[RECORDS FOR THIS TASK]

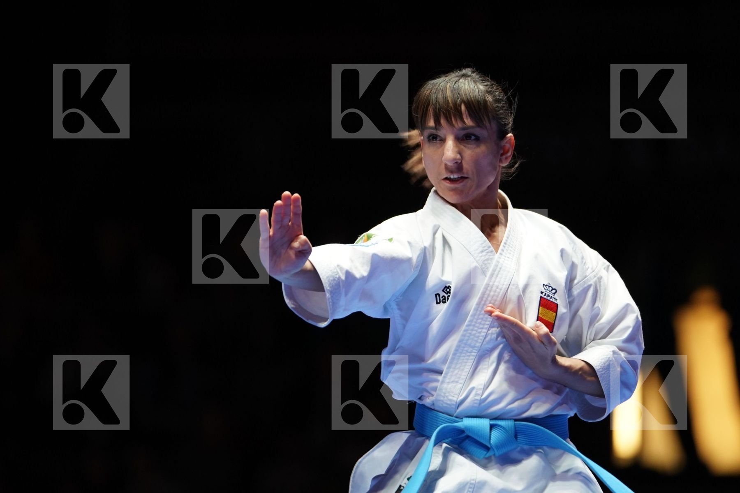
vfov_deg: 4.6
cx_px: 370
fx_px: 6105
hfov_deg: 6.9
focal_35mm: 297
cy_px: 246
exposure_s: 1/200
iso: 1600
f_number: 2.8
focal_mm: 198
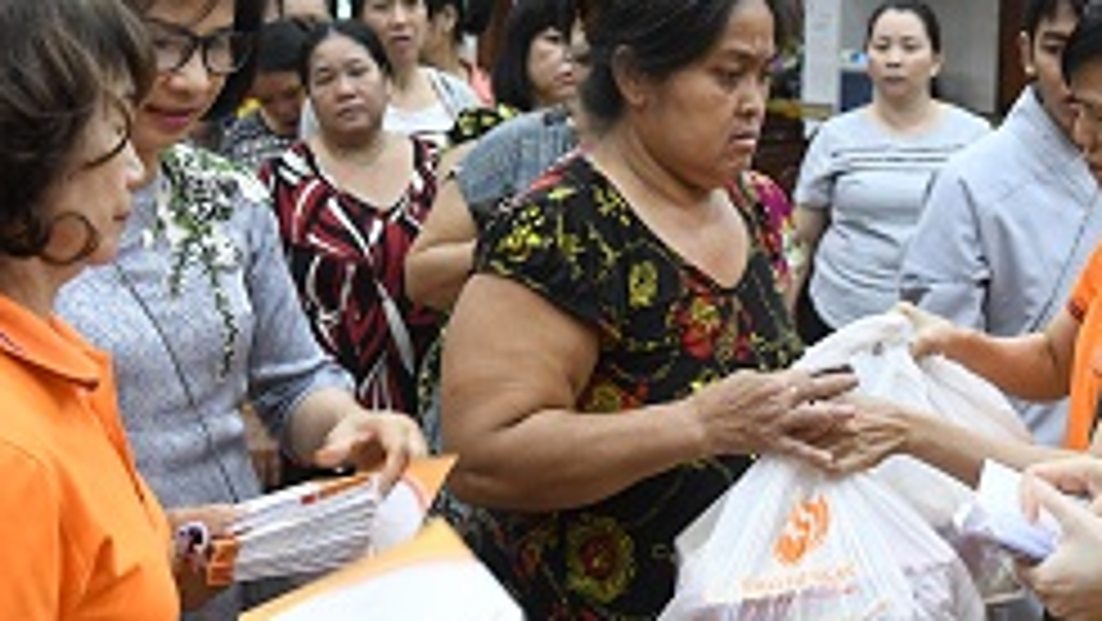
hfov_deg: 33.6
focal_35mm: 62
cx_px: 720
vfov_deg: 19.3
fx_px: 1812
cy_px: 173
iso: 5000
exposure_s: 1/80
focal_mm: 29
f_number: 4
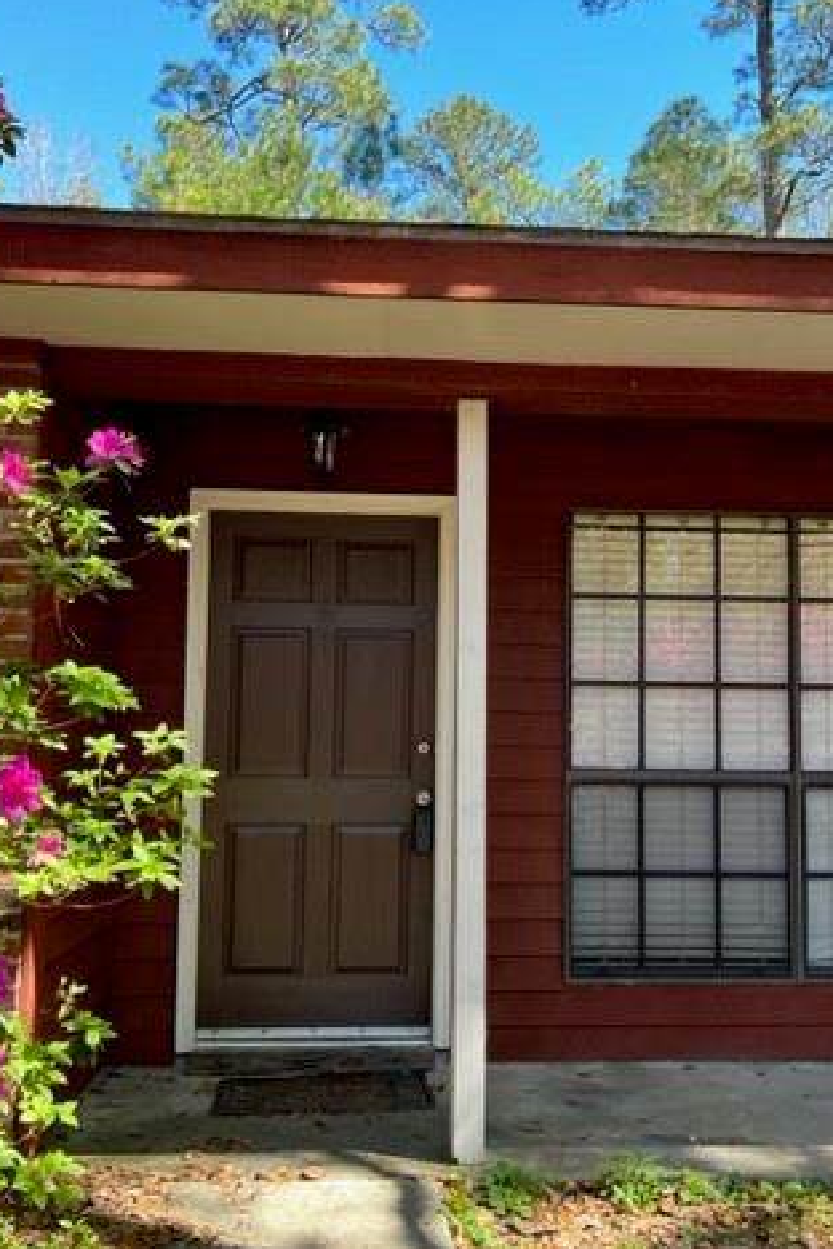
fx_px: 1284
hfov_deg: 35.9
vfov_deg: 51.9
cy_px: 624
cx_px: 475
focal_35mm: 37
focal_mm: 5.1
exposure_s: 1/202
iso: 40
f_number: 1.6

[/RECORDS FOR THIS TASK]

• _WHAT NEEDS TO BE DONE_
Restate word for word only the lines that run from the line holding "hfov_deg: 6.9" to the end of the data, both ends kept, leaving every picture out.

• _WRITTEN ANSWER_
hfov_deg: 6.9
focal_35mm: 297
cy_px: 246
exposure_s: 1/200
iso: 1600
f_number: 2.8
focal_mm: 198
hfov_deg: 33.6
focal_35mm: 62
cx_px: 720
vfov_deg: 19.3
fx_px: 1812
cy_px: 173
iso: 5000
exposure_s: 1/80
focal_mm: 29
f_number: 4
fx_px: 1284
hfov_deg: 35.9
vfov_deg: 51.9
cy_px: 624
cx_px: 475
focal_35mm: 37
focal_mm: 5.1
exposure_s: 1/202
iso: 40
f_number: 1.6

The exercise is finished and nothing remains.